Yttrium Radioembolization
RE is another promising catheter-based liver-directed modality approved by the U.S. Food and Drug Administration for the treatment of patients with primary and metastatic liver cancer [46,47]. For this interventional technique, microspheres of glass or resin, impregnated with the isotope 90yttrium, are infused directly into the hepatic arteries where they become lodged within the tumor microvasculature so that the β-emissions from the isotope can irradiate the tumor. The mean tissue penetration is only 2.5 mm with a maximum range of 11 mm.
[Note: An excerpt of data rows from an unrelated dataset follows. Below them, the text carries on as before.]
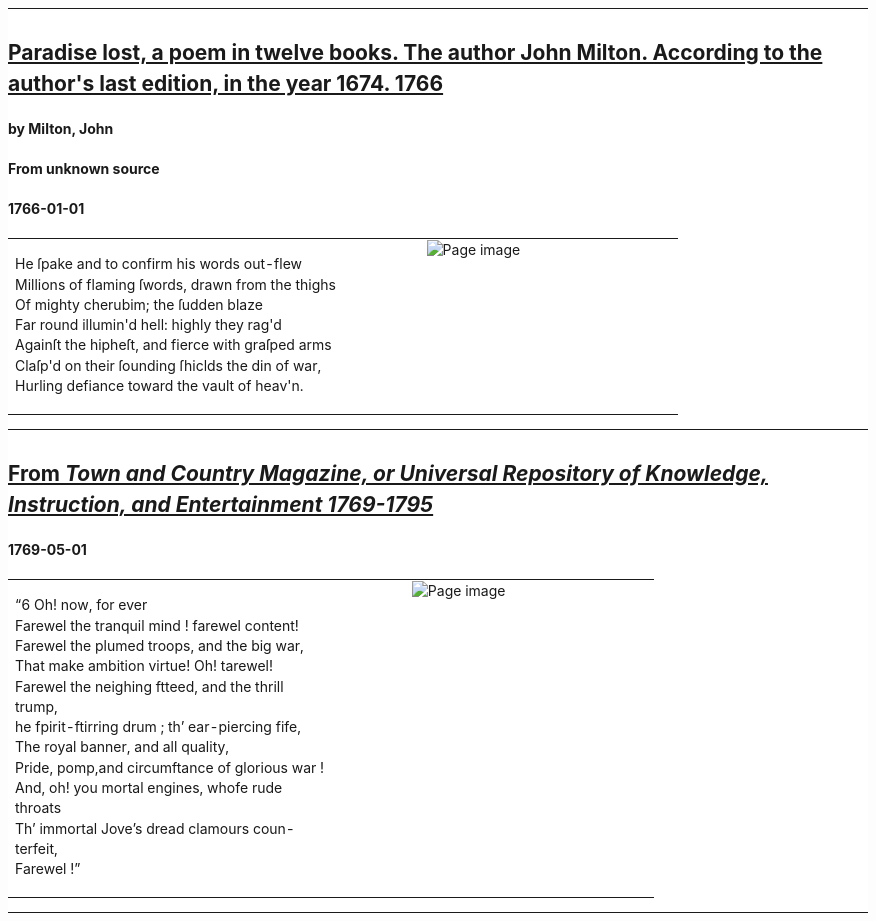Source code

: </tr></table>

---

## [Paradise lost, a poem in twelve books. The author John Milton. According to the author's last edition, in the year 1674.  1766](https://archive.org/details/bim_eighteenth-century_paradise-lost-a-poem-in_milton-john_1766/page/n37/mode/1up?view=theater)

#### by Milton, John

#### From unknown source

#### 1766-01-01

<table style="width: 100%;"><tr><td style="width: 50%">

  
He ſpake and to confirm his words out-flew  
Millions of flaming ſwords, drawn from the thighs  
Of mighty cherubim; the ſudden blaze  
Far round illumin&#x27;d hell: highly they rag&#x27;d  
Againſt the hipheſt, and fierce with graſped arms  
Claſp&#x27;d on their ſounding ſhiclds the din of war,  
Hurling defiance toward the vault of heav&#x27;n.
</td><td style="width: 50%; max-height: 75%; margin: auto; display: block;">
<img alt="Page image" src="https://iiif.archive.org/image/iiif/2/bim_eighteenth-century_paradise-lost-a-poem-in_milton-john_1766%2Fbim_eighteenth-century_paradise-lost-a-poem-in_milton-john_1766_jp2.zip%2Fbim_eighteenth-century_paradise-lost-a-poem-in_milton-john_1766_jp2%2Fbim_eighteenth-century_paradise-lost-a-poem-in_milton-john_1766_0037.jp2/pct:18.85413621748027,49.366661036987,71.6164864074832,17.09170748184428/!600,600/0/default.jpg"/>
</td>
</tr></table>

---

## [From _Town and Country Magazine, or Universal Repository of Knowledge, Instruction, and Entertainment 1769-1795_](https://archive.org/details/sim_town-and-country-magazine-or-universal-repository_1769-05_1/page/n49/mode/1up?view=theater)

#### 1769-05-01

<table style="width: 100%;"><tr><td style="width: 50%">

  
  
“6 Oh! now, for ever  
Farewel the tranquil mind ! farewel content!  
Farewel the plumed troops, and the big war,  
That make ambition virtue! Oh! tarewel!  
Farewel the neighing ftteed, and the thrill  
trump,  
he fpirit-ftirring drum ; th’ ear-piercing fife,  
The royal banner, and all quality,  
Pride, pomp,and circumftance of glorious war !  
And, oh! you mortal engines, whofe rude  
throats  
Th’ immortal Jove’s dread clamours coun-  
terfeit,  
Farewel !”
</td><td style="width: 50%; max-height: 75%; margin: auto; display: block;">
<img alt="Page image" src="https://iiif.archive.org/image/iiif/2/sim_town-and-country-magazine-or-universal-repository_1769-05_1%2Fsim_town-and-country-magazine-or-universal-repository_1769-05_1_jp2.zip%2Fsim_town-and-country-magazine-or-universal-repository_1769-05_1_jp2%2Fsim_town-and-country-magazine-or-universal-repository_1769-05_1_0049.jp2/pct:54.01301518438178,22.22400513478819,36.63232104121475,15.949935815147626/600,/0/default.jpg"/>
</td>
</tr></table>

---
Two preliminary studies with 24 and 25 patients have shown favorable initial results for RE, with an overall survival of 9.3 and 14.9 months, respectively [48,49]. In another trial, 19 patients with unresectable ICC underwent a total of 24 RE [50]. Median survival from the time of diagnosis and first procedure in this population was 25.1 and 11.5 months, respectively. Hoffmann et al. [51] retrospectively investigated RE in 33 patients with unresectable ICC. Most of the patients were pretreated with different therapies. Response rates after 3 months were: partial response in 12 (36.4%) patients, stable disease in 17 (51.1%), and progressive disease in 5 (15.2%). Median overall survival was 22 months. In a large multi-institutional analysis of 198 patients, the effects of various intra-arterial therapies for advanced ICC were evaluated, with RE being applied in 46 patients [52]. Median overall survival in these patients was 11.3 months, which was comparable to conventional TACE, the locoregional therapy most frequently applied in this trial.
Conclusion
In metastatic disease, chemotherapy improves quality of life and survival, and gemcitabine with cisplatin represents the standard of care. However, all patients ultimately progress on this therapy, so clinical trials with new and better agents are essential to expand the existing treatment options for patients with biliary cancer. Local and locoregional therapies have been shown to be well tolerated and effective in the treatment of CCA, nevertheless their precise role needs to be evaluated in phase III prospective trials.
Disclosure Statement
The authors disclose that they have no conflicts of interest.